__TASK BRIEF__:
Transcribe the records verbatim, starting at their first line and ending with the line that contains "Laternenumzug 2026", which is included.

══ EXERCISE DATA ══

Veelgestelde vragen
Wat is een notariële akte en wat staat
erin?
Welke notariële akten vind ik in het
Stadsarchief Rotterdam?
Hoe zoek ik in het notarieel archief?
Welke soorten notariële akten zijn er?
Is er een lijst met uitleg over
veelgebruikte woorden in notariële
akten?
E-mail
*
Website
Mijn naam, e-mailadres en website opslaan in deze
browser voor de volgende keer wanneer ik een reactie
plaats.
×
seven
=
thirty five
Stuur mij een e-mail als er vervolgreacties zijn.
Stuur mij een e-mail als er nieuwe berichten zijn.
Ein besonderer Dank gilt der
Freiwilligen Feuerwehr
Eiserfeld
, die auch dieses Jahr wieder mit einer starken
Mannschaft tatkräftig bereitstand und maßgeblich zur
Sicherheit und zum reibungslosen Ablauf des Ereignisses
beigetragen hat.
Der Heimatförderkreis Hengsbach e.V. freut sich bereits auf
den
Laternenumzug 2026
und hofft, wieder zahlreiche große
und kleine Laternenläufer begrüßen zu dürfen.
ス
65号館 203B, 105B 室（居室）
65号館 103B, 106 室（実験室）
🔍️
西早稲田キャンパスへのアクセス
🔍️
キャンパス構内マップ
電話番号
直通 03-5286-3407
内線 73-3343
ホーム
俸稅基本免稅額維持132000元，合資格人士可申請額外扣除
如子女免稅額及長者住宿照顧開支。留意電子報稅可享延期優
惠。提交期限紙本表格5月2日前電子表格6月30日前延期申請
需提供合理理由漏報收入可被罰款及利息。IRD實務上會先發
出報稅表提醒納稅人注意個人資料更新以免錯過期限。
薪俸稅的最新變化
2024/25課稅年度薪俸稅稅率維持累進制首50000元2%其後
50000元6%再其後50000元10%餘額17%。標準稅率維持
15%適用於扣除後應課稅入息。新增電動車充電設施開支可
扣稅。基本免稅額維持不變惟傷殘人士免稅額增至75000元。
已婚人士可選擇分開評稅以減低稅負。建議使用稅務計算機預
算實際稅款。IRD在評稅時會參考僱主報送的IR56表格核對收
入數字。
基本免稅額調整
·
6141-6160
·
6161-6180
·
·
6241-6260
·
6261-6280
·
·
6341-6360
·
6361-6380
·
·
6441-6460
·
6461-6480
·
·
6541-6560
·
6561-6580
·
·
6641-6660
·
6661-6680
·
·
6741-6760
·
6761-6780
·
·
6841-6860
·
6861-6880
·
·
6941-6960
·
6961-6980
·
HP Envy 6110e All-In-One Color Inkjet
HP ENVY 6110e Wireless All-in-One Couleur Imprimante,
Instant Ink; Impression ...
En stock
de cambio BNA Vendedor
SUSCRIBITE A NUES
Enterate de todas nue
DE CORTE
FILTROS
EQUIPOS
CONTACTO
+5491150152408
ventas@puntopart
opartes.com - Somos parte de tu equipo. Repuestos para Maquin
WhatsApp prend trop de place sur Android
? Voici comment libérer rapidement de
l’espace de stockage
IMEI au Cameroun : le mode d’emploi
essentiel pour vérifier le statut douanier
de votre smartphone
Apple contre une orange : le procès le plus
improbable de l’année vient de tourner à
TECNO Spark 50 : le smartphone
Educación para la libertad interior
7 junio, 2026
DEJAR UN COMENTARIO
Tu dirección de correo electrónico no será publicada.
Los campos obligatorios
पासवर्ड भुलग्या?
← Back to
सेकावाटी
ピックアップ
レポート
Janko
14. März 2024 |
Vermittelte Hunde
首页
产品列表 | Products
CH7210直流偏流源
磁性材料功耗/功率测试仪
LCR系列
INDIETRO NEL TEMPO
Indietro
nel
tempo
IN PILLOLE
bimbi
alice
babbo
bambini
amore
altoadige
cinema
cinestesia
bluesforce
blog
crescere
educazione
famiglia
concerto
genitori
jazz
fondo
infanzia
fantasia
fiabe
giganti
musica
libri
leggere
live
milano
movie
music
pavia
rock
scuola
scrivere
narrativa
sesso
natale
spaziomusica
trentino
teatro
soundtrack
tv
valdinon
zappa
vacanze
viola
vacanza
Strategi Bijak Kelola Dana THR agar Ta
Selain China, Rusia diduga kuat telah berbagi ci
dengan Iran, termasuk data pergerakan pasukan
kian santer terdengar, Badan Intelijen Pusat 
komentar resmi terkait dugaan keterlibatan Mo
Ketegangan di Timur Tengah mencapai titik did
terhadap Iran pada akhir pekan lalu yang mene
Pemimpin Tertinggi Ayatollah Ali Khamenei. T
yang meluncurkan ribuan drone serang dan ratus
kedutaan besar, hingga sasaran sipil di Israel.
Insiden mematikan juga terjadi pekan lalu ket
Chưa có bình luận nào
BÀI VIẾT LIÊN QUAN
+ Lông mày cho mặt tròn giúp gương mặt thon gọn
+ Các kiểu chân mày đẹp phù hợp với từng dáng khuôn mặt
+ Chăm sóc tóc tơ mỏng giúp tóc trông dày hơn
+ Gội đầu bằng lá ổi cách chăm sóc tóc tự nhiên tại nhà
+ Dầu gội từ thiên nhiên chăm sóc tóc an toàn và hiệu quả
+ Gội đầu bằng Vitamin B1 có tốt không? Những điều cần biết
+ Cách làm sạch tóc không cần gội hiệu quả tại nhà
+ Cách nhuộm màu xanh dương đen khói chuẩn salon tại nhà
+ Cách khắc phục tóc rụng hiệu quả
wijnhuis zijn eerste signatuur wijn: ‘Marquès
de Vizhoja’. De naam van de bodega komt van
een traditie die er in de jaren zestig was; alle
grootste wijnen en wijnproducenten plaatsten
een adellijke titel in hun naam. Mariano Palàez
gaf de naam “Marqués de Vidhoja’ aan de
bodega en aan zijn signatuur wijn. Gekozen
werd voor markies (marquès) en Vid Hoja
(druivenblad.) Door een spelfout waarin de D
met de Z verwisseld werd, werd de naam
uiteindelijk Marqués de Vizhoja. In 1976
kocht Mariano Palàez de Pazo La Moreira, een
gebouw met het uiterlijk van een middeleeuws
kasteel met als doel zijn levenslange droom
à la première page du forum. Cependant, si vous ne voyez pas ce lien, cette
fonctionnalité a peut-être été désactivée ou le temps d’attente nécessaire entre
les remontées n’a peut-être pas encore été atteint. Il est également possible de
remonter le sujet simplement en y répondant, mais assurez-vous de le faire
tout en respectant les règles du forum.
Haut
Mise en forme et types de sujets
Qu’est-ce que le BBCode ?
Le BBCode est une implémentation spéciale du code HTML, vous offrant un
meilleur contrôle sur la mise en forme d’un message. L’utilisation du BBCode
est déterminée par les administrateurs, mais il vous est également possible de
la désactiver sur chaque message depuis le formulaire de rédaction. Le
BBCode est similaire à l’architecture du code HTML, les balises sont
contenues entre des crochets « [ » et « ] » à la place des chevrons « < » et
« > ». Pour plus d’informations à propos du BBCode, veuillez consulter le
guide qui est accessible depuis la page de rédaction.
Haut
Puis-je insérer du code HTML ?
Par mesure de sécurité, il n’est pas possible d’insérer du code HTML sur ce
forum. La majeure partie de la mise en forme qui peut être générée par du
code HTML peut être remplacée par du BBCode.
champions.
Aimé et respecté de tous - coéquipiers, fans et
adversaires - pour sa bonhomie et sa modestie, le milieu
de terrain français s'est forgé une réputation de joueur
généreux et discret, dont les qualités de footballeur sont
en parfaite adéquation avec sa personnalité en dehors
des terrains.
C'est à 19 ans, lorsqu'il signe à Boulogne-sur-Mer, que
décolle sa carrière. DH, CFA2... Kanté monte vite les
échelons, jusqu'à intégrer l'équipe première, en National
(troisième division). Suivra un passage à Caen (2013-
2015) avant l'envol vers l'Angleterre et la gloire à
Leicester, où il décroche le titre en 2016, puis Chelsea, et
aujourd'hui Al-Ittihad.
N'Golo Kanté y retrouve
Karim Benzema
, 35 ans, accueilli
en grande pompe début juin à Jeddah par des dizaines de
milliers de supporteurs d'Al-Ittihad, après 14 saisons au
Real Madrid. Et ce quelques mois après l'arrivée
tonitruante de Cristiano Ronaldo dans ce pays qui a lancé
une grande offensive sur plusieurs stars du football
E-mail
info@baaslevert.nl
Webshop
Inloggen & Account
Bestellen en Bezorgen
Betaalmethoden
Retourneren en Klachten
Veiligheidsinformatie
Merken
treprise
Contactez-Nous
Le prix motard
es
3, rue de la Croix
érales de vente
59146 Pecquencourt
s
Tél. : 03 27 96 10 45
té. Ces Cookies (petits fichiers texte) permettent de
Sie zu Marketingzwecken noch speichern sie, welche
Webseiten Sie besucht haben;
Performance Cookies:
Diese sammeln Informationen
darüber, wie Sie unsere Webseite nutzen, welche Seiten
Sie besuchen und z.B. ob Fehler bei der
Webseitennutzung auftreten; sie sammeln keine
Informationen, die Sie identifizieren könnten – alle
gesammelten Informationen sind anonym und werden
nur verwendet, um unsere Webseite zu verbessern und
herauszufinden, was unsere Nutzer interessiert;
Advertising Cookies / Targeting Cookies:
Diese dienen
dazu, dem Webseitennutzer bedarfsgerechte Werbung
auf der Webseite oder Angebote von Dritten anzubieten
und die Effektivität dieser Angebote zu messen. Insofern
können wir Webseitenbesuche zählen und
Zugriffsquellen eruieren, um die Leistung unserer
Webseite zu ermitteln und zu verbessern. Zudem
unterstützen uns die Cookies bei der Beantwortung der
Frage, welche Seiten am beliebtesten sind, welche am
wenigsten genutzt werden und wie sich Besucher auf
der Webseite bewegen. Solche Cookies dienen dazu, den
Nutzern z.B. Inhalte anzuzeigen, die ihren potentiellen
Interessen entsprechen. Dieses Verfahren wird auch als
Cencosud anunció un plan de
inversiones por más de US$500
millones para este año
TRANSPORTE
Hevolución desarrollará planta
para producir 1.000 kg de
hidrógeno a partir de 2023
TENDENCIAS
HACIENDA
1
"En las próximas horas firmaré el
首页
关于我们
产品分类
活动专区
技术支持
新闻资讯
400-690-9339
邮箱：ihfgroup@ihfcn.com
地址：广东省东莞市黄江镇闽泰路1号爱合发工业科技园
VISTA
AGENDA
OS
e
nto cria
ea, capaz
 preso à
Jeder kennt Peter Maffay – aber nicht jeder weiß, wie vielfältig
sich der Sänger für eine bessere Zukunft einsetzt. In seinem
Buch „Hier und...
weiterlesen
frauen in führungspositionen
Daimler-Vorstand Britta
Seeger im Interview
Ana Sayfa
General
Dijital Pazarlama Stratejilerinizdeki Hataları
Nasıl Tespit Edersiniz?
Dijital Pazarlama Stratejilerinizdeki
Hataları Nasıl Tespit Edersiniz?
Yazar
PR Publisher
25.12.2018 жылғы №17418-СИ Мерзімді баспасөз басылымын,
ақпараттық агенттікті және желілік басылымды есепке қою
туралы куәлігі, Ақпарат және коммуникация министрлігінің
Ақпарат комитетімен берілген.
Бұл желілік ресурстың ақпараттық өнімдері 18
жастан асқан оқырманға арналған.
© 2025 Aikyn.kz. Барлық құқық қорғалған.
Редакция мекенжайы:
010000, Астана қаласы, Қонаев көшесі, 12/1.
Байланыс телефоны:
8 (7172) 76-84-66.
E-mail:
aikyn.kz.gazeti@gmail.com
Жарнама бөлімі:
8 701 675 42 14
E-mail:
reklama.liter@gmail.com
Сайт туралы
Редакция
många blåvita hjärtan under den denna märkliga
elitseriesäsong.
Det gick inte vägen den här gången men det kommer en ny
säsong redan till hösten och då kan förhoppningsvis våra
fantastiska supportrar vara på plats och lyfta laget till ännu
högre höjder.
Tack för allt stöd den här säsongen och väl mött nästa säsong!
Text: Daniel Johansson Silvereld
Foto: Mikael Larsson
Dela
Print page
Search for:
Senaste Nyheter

═══

__EXERCISE OUTPUT__:
Veelgestelde vragen
Wat is een notariële akte en wat staat
erin?
Welke notariële akten vind ik in het
Stadsarchief Rotterdam?
Hoe zoek ik in het notarieel archief?
Welke soorten notariële akten zijn er?
Is er een lijst met uitleg over
veelgebruikte woorden in notariële
akten?
E-mail
*
Website
Mijn naam, e-mailadres en website opslaan in deze
browser voor de volgende keer wanneer ik een reactie
plaats.
×
seven
=
thirty five
Stuur mij een e-mail als er vervolgreacties zijn.
Stuur mij een e-mail als er nieuwe berichten zijn.
Ein besonderer Dank gilt der
Freiwilligen Feuerwehr
Eiserfeld
, die auch dieses Jahr wieder mit einer starken
Mannschaft tatkräftig bereitstand und maßgeblich zur
Sicherheit und zum reibungslosen Ablauf des Ereignisses
beigetragen hat.
Der Heimatförderkreis Hengsbach e.V. freut sich bereits auf
den
Laternenumzug 2026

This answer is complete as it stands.